Ranking the best college football teams of every decade
ESPN PLUS $ MATERIAL1920s
1. USC (92.5 percentile, five top-five SP+ finishes, three No. 1s)
2. Notre Dame (87.2, four top-fives, one No. 1)
3. Alabama (85.8, four top-fives, one No. 1)
4. Texas (84.4, two top-fives)
5. Vanderbilt (84.2, one top-five)
6. Dartmouth (84.1, one top-five, one No. 1)
7. Michigan (84.1, three top-fives)
8. Nebraska (83.5, two top-fives)
9. Texas A&M (83.2, one top-five)
10. Army (82.9)
Other No. 1s: California, Cornell, Florida, Georgia Tech
College football's early decades were dominated by schools in what would become the Ivy League and the Western Conference (eventually the Big Ten). But in the 1920s, the South officially became obsessed, and California even joined in. Southern California fully committed to football over rugby after World War I and won its first Rose Bowl at the end of the 1922 season. Alabama broke through in 1925, not only scoring a surprising Rose Bowl bid (after a number of schools had turned it down) but upsetting Washington in the process.

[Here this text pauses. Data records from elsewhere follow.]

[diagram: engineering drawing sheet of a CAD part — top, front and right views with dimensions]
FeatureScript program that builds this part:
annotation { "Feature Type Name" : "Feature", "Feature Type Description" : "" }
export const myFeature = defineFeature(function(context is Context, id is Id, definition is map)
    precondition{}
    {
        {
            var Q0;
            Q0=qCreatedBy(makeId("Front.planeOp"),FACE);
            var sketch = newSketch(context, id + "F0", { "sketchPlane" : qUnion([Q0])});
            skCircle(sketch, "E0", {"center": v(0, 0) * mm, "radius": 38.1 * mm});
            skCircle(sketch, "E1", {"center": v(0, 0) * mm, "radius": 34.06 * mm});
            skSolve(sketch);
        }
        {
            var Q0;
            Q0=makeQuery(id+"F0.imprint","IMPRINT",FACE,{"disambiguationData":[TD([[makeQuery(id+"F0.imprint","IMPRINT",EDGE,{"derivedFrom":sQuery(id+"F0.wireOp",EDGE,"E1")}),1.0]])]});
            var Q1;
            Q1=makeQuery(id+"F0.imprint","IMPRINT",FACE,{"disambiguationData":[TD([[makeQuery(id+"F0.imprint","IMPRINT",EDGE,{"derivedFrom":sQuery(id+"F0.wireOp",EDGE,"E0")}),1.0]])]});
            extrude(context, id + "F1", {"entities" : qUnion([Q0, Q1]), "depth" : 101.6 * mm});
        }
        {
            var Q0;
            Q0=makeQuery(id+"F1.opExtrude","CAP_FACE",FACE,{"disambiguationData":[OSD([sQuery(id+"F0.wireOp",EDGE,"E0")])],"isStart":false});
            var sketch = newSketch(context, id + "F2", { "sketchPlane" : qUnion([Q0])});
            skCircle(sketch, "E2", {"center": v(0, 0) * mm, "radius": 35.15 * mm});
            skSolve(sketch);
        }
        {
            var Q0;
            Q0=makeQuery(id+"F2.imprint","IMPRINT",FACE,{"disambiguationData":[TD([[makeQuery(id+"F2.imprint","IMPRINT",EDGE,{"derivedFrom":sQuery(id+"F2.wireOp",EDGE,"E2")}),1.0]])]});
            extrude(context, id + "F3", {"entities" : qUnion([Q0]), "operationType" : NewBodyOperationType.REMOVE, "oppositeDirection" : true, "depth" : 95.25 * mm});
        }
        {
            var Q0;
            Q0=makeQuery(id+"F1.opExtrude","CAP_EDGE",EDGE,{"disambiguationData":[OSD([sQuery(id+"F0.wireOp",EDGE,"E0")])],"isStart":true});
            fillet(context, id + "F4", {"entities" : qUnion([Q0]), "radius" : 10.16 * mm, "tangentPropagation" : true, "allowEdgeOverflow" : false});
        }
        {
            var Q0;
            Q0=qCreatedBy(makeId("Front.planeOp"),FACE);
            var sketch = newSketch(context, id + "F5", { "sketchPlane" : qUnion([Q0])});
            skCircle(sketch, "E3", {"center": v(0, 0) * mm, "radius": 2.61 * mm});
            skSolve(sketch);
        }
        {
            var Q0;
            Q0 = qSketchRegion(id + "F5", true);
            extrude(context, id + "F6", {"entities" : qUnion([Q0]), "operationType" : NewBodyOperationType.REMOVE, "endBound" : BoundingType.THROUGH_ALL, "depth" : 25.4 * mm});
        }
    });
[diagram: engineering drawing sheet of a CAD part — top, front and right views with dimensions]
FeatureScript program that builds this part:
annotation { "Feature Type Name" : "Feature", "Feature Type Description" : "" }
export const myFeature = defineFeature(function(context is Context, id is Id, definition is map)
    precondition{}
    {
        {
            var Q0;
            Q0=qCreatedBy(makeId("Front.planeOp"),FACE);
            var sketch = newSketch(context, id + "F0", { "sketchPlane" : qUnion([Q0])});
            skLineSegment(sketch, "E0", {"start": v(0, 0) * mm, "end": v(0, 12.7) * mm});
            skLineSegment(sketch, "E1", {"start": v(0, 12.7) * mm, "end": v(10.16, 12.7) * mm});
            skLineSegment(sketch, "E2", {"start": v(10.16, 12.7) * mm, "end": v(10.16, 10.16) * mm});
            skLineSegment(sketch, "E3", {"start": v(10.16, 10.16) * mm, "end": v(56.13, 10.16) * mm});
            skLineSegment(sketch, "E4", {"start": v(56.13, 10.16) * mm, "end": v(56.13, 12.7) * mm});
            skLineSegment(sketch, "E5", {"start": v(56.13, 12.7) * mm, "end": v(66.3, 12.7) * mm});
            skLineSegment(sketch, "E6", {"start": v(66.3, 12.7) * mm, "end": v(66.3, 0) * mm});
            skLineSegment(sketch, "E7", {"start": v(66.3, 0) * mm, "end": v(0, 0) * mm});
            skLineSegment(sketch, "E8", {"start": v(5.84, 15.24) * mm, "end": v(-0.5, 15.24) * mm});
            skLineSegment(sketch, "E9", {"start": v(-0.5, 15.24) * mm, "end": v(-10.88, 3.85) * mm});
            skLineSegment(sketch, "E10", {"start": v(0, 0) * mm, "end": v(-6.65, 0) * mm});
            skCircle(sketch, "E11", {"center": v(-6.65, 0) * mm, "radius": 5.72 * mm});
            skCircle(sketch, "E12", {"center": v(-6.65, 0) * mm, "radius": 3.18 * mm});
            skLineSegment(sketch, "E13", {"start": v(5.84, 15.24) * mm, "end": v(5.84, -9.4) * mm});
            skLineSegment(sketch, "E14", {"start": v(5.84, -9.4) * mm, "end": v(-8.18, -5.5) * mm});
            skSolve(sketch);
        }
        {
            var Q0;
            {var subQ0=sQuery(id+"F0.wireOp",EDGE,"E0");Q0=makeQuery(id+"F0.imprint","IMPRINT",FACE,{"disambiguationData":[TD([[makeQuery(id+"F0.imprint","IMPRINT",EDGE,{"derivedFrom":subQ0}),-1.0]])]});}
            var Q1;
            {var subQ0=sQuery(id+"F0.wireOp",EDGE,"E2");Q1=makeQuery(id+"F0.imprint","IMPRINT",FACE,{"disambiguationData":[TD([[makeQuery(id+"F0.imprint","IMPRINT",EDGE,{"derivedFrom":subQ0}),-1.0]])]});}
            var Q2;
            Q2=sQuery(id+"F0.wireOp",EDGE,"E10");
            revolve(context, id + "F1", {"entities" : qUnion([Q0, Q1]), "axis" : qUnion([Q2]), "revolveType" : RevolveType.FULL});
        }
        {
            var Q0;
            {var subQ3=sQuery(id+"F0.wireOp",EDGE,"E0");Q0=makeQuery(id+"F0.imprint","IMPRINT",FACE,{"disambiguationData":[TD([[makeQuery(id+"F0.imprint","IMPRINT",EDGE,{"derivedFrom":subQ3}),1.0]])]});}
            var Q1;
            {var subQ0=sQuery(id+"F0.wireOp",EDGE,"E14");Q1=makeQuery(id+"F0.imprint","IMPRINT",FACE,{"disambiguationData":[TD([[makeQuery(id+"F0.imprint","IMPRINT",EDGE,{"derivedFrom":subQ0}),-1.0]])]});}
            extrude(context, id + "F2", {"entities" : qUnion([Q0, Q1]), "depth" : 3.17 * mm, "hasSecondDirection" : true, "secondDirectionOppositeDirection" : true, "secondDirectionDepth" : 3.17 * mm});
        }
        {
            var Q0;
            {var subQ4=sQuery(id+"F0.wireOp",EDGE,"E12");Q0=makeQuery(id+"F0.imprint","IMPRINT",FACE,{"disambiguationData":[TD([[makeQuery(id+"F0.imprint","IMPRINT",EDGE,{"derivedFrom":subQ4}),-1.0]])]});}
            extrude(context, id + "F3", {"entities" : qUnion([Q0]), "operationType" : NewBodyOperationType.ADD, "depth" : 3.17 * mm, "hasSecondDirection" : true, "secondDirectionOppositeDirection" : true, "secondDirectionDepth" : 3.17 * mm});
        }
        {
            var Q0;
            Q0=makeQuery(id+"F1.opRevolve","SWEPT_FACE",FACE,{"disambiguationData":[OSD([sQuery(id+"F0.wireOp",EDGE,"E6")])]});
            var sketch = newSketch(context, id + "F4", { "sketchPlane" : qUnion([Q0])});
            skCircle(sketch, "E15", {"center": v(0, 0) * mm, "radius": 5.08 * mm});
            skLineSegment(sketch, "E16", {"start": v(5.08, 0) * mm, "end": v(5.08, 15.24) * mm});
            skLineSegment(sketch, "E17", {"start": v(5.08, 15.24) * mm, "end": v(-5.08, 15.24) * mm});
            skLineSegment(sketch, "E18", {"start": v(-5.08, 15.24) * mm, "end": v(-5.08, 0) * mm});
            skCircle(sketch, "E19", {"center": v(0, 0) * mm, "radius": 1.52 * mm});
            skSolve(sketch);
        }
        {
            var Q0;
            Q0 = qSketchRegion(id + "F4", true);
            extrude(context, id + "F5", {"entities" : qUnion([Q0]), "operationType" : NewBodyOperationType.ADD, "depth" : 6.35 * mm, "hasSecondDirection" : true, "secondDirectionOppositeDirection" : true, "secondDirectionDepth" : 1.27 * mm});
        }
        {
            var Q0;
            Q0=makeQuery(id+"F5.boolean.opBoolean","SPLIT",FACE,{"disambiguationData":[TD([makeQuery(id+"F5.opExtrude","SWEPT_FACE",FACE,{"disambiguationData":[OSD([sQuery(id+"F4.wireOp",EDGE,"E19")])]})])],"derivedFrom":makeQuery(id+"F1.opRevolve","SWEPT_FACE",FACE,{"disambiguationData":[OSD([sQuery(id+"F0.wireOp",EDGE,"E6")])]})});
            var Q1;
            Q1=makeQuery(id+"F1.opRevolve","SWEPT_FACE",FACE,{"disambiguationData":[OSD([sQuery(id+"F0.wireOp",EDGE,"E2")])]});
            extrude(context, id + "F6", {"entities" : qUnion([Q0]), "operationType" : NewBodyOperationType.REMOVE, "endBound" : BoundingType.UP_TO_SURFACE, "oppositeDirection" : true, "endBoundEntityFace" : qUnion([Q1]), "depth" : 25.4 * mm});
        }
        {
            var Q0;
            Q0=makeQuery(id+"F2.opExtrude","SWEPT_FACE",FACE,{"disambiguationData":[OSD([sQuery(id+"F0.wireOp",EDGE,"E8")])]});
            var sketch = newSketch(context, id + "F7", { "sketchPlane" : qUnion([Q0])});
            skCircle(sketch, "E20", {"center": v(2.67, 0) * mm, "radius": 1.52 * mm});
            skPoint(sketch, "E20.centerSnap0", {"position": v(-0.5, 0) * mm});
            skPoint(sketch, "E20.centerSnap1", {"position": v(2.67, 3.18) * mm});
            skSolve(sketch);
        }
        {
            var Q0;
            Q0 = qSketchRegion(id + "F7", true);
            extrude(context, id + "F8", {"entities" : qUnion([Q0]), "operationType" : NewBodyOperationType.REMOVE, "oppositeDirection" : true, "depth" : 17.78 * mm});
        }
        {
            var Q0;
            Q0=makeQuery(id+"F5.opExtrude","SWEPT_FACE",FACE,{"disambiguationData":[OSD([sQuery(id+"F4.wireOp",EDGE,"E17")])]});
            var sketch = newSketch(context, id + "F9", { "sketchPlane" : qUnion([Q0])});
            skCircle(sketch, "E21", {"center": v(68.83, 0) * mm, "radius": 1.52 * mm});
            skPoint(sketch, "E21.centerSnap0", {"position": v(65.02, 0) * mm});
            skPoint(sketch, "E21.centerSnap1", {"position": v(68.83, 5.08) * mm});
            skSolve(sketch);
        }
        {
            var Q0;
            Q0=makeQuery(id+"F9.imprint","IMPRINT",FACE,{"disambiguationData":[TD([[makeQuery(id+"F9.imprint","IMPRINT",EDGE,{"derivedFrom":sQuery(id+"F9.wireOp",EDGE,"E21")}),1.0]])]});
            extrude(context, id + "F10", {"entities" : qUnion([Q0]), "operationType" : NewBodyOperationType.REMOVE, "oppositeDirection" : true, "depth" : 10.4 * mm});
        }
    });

By the end of the 1920s, Grantland Rice had discovered the wonders of waxing poetic about college football (and Notre Dame in particular), and the Carnegie Foundation had written a groundbreaking report warning about illegal recruiting inducements, threats to amateurism and schools' overt obsession with football. By the early 1930s, Alabama, Tennessee and others had come to realize they were far more invested in the sport (and had better resources) than some of their Southern Conference brethren and formed the Southeastern Conference. We were off and running.
Five best teams: 1921 Georgia Tech (98.3), 1923 Cornell (98.2), 1925 Dartmouth (98.0), 1929 USC (97.9), 1921 California (97.7)
John Heisman's Georgia Tech was the best program of the late 1910s, but he moved from Tech to Penn in 1920 -- he and his wife were divorcing, and he left town to avoid awkward social situations (as one does) -- and after one last hurrah in 1921, the Ramblin' Wreck's progress slowly slid under William Alexander.
Five best offenses: 1929 USC (99.8), 1923 Cornell (99.7), 1921 Georgia Tech (99.7), 1926 USC (99.6), 1920 Alabama (99.4)
In 1929, Notre Dame went 9-0 while scoring a total of 145 points. USC, meanwhile, scored 492, including 47 against Pitt in the Rose Bowl. That's enough to earn the top spot of the decade, even if the Trojans managed only 12 points against Notre Dame.
Five best defenses: 1925 Michigan (97.2), 1928 Illinois (97.1), 1929 Illinois (96.8), 1927 Illinois (96.7), 1920 Texas A&M (95.3)
Robert Zuppke's biggest accomplishment was introducing Red Grange to the world. But after Grange left to become one of the NFL's big early names, Zuppke's Fighting Illini went a combined 20-2-2 from 1927 to 1929 on the back of some ridiculous defenses.